Die Überlegungen, wer Nachfolger werden könnte, überschlugen sich bereits, als Franziskus mit seiner Lungenentzündung und einer Niereninsuffizienz bis zum 23. März 2025 im Krankenhaus war. Ein Afrikaner wäre dran; Namen werden genannt, alle farbigen Kardinäle unter 80 Jahren sind dabei. Wir Deutschen kennen sowieso keinen von ihnen. Und unsere Journalisten, die gleichen, die uns in den letzten Jahren in ihren Gazetten die Corona- oder Klimapolitik der Bundesrepublik erklärt haben, tun so, als wenn sie über Geheimwissen verfügen und gerieren sich als Vatikanexperten. Warum wird übrigens kein Asiate genannt? Der Grund ist einfach! Was soll’s. Alles, was wir in den nächsten Tagen dazu lesen werden, ist Kaffeesatzleserei. Wer als Papabile ins Konklave geht, kommt als Kardinal wieder raus. So lautet eine alte römische Weisheit.
Und eine weitere Weisheit gibt es: Schaut man sich die Spekulationen über einen Nachfolger an, so sind es jene Journalisten, die sich vor einigen Jahren enttäuscht von Franziskus abwandten, die jetzt laut im Blätterwald die Botschaft vom innerkirchlichen Reformstau berichten, den Franziskus hinterlassen habe.
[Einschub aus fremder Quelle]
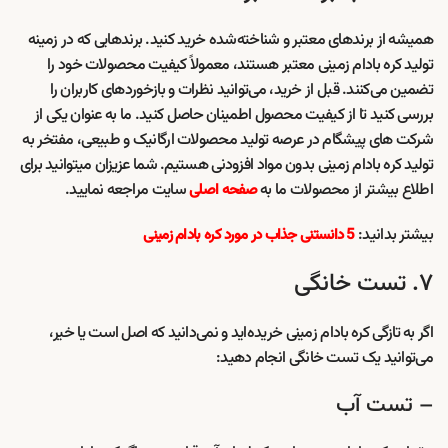
همیشه از برندهای معتبر و شناخته‌شده خرید کنید. برندهایی که در زمینه
تولید کره بادام زمینی معتبر هستند، معمولاً کیفیت محصولات خود را
تضمین می‌کنند. قبل از خرید، می‌توانید نظرات و بازخوردهای کاربران را
بررسی کنید تا از کیفیت محصول اطمینان حاصل کنید. ما به عنوان یکی از
شرکت های پیشگام در عرصه تولید محصولات ارگانیک و طبیعی، مفتخر به
تولید کره بادام زمینی بدون مواد افزودنی هستیم. شما عزیزان میتوانید برای
اطلاع بیشتر از محصولات ما به
سایت مراجعه نمایید.
صفحه اصلی
بیشتر بدانید:
5 دانستنی جذاب در مورد کره بادام زمینی
۷. تست خانگی
اگر به تازگی کره بادام زمینی خریده‌اید و نمی‌دانید که اصل است یا خیر،
می‌توانید یک تست خانگی انجام دهید:
– تست آب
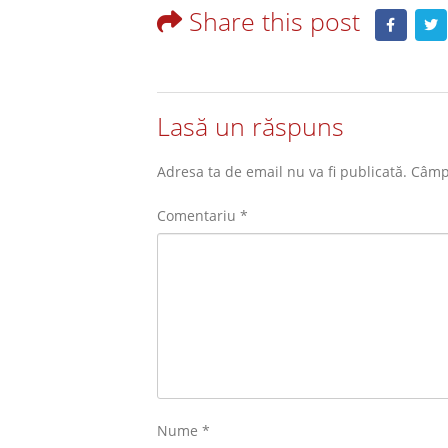
Share this post
Lasă un răspuns
Adresa ta de email nu va fi publicată.
Câmpu
Comentariu
*
Nume
*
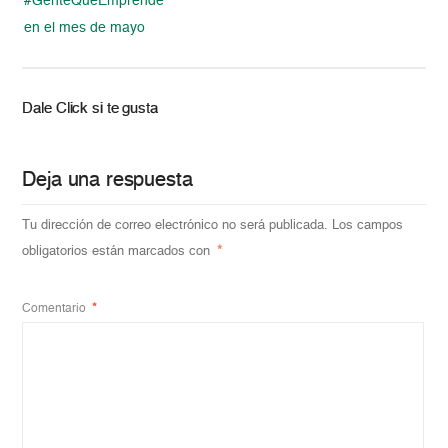
#GenteQueEmprende
en el mes de mayo
Dale Click si te gusta
Deja una respuesta
Tu dirección de correo electrónico no será publicada.
Los campos
obligatorios están marcados con
*
Comentario
*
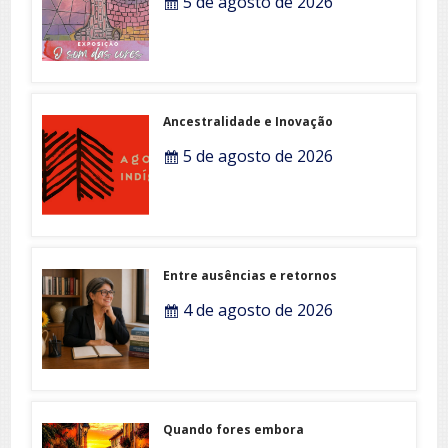
5 de agosto de 2026
Ancestralidade e Inovação
5 de agosto de 2026
Entre ausências e retornos
4 de agosto de 2026
Quando fores embora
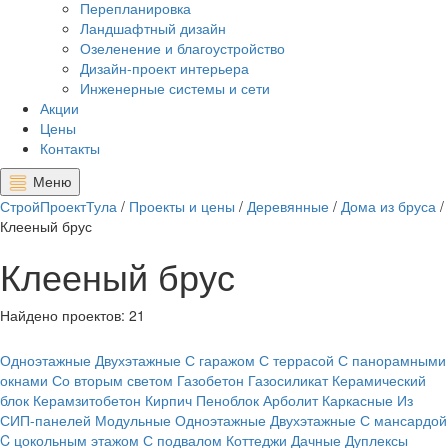
Перепланировка
Ландшафтный дизайн
Озеленение и благоустройство
Дизайн-проект интерьера
Инженерные системы и сети
Акции
Цены
Контакты
Меню
СтройПроектТула
/
Проекты и цены
/
Деревянные
/
Дома из бруса
/
Клееный брус
Клееный брус
Найдено проектов:
21
Одноэтажные
Двухэтажные
С гаражом
С террасой
С панорамными
окнами
Со вторым светом
Газобетон
Газосиликат
Керамический
блок
Керамзитобетон
Кирпич
Пеноблок
Арболит
Каркасные
Из
СИП-панелей
Модульные
Одноэтажные
Двухэтажные
С мансардой
C цокольным этажом
С подвалом
Коттеджи
Дачные
Дуплексы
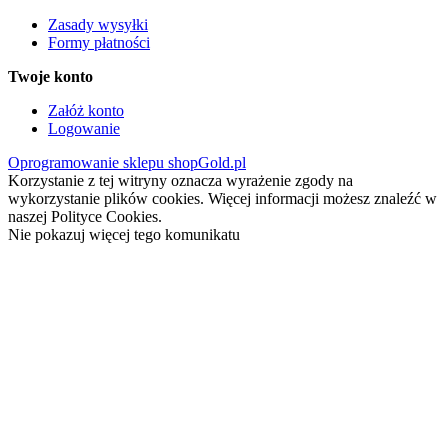
Zasady wysyłki
Formy płatności
Twoje konto
Załóż konto
Logowanie
Oprogramowanie sklepu shopGold.pl
Korzystanie z tej witryny oznacza wyrażenie zgody na
wykorzystanie plików cookies. Więcej informacji możesz znaleźć w
naszej Polityce Cookies.
Nie pokazuj więcej tego komunikatu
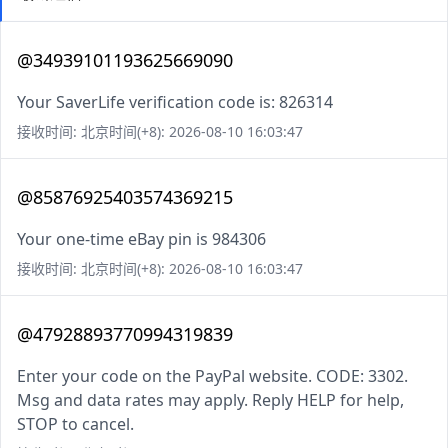
@34939101193625669090
Your SaverLife verification code is: 826314
接收时间: 北京时间(+8): 2026-08-10 16:03:47
@85876925403574369215
Your one-time eBay pin is 984306
接收时间: 北京时间(+8): 2026-08-10 16:03:47
@47928893770994319839
Enter your code on the PayPal website. CODE: 3302.
Msg and data rates may apply. Reply HELP for help,
STOP to cancel.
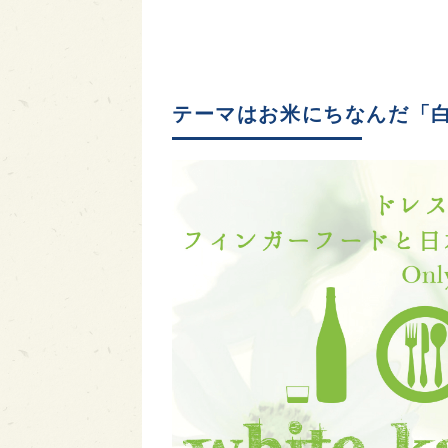
テーマはお米にちなんだ「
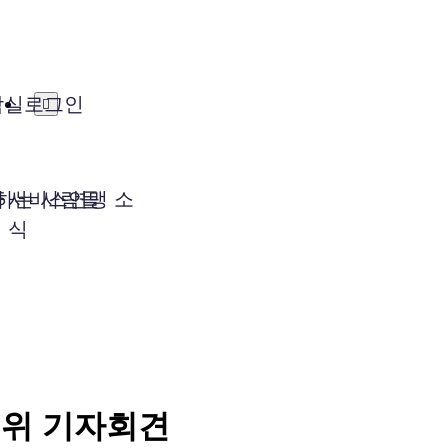
담실
로그인
자
하는 사람들
서비스연맹 소
식
대책위 기자회견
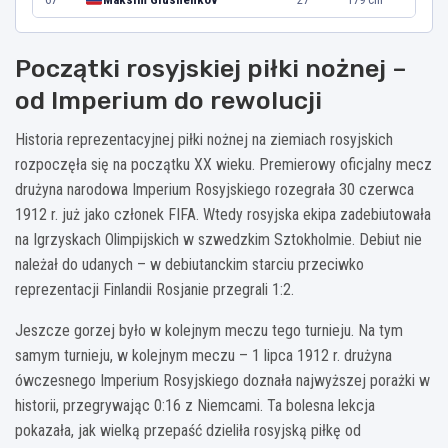
Początki rosyjskiej piłki nożnej –
od Imperium do rewolucji
Historia reprezentacyjnej piłki nożnej na ziemiach rosyjskich
rozpoczęła się na początku XX wieku. Premierowy oficjalny mecz
drużyna narodowa Imperium Rosyjskiego rozegrała 30 czerwca
1912 r. już jako członek FIFA. Wtedy rosyjska ekipa zadebiutowała
na Igrzyskach Olimpijskich w szwedzkim Sztokholmie. Debiut nie
należał do udanych – w debiutanckim starciu przeciwko
reprezentacji Finlandii Rosjanie przegrali 1:2.
Jeszcze gorzej było w kolejnym meczu tego turnieju. Na tym
samym turnieju, w kolejnym meczu – 1 lipca 1912 r. drużyna
ówczesnego Imperium Rosyjskiego doznała najwyższej porażki w
historii, przegrywając 0:16 z Niemcami. Ta bolesna lekcja
pokazała, jak wielką przepaść dzieliła rosyjską piłkę od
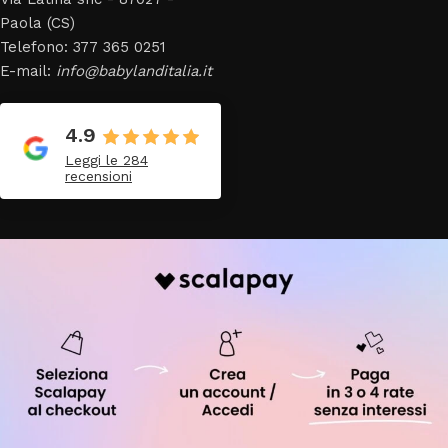
Paola (CS)
Telefono: 377 365 0251
E-mail:
info@babylanditalia.it
4.9
Leggi le 284
recensioni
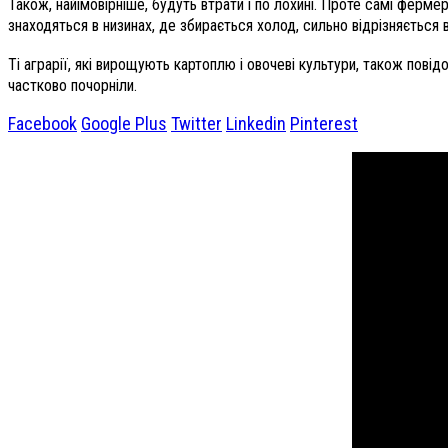
Також, найімовірніше, будуть втрати і по лохині. Проте самі ферм
знаходяться в низинах, де збирається холод, сильно відрізняється в 
Ті аграрії, які вирощують картоплю і овочеві культури, також пові
частково почорніли.
Facebook
Google Plus
Twitter
Linkedin
Pinterest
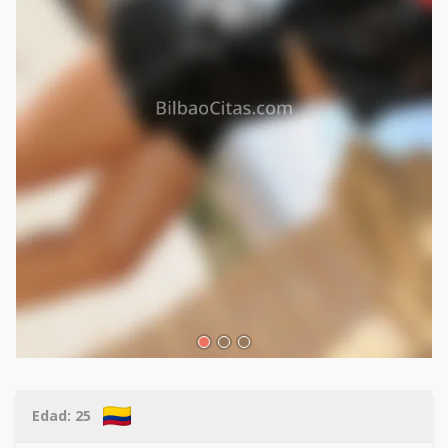
Edad:
25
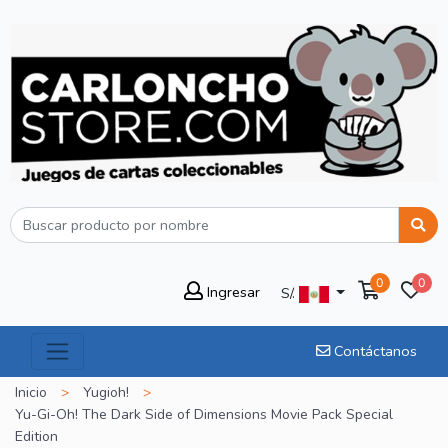
0
0
Ingresar
S/.
Contáctanos
Inicio
>
Yugioh!
>
Yu-Gi-Oh! The Dark Side of Dimensions Movie Pack Special
Edition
Wieder werden Erwartungen formuliert, die kein Papst zu erfüllen bereit sein wird. Wir sehen, die Berichterstattung ist geprägt von Wunschdenken. Je mehr sich die ohnehin zumeist kirchenfeindliche Presse in Deutschland wünscht, desto weniger werden diese Wünsche in Erfüllung gehen. Auch das Papsttum will und wird am deutschen Wesen nicht genesen.
Einen Asiaten, Afrikaner oder warum nicht auch einen Australier zu wählen, weil er aus besagtem Kontinent kommt, wird nicht ausreichen für das Papstamt, der letzte Staat mit einer Wahlmonarchie als Staatsoberhaupt. Für Symbolpolitik ist auch bei der Wahl des Papstes keine Zeit, das hat uns schon die Wahl von Franziskus gelehrt. Dafür geht es allen viel zu schlecht, auch der römischen Kirche!
Pragmatismus ist gefragt. So werden wir einfach abwarten, wer gewählt wird, und die römisch-katholische Kirche in den nächsten Jahren oder Jahrzehnten führen wird.
Ein letzter Hinweis für jene, die den Weihnachtsfilm 2024/25 mit dem Titel „Konklave“ im Kino gesehen haben. Nichts von dem, was dort zu sehen war, entspricht der Realität. Der Film ist reine Fiktion. Beteiligen Sie sich also – wenn es geht – nicht an den Spekulationen. Wer einen solchen Spielfilm schaut, wird noch nicht zum Vatikanexperten.
Und deswegen wird auch der nächste Papst wieder ein Katholik.
Dr. Michael F. Feldkamp hat Geschichte und Katholische Theologie in Bonn und an der Päpstlichen Universität Gregoriana studiert. Er ist Autor zahlreicher Bücher u.a. über päpstliche Diplomatie, Papst Pius XII. oder die katholische Kirche im Nationalsozialismus.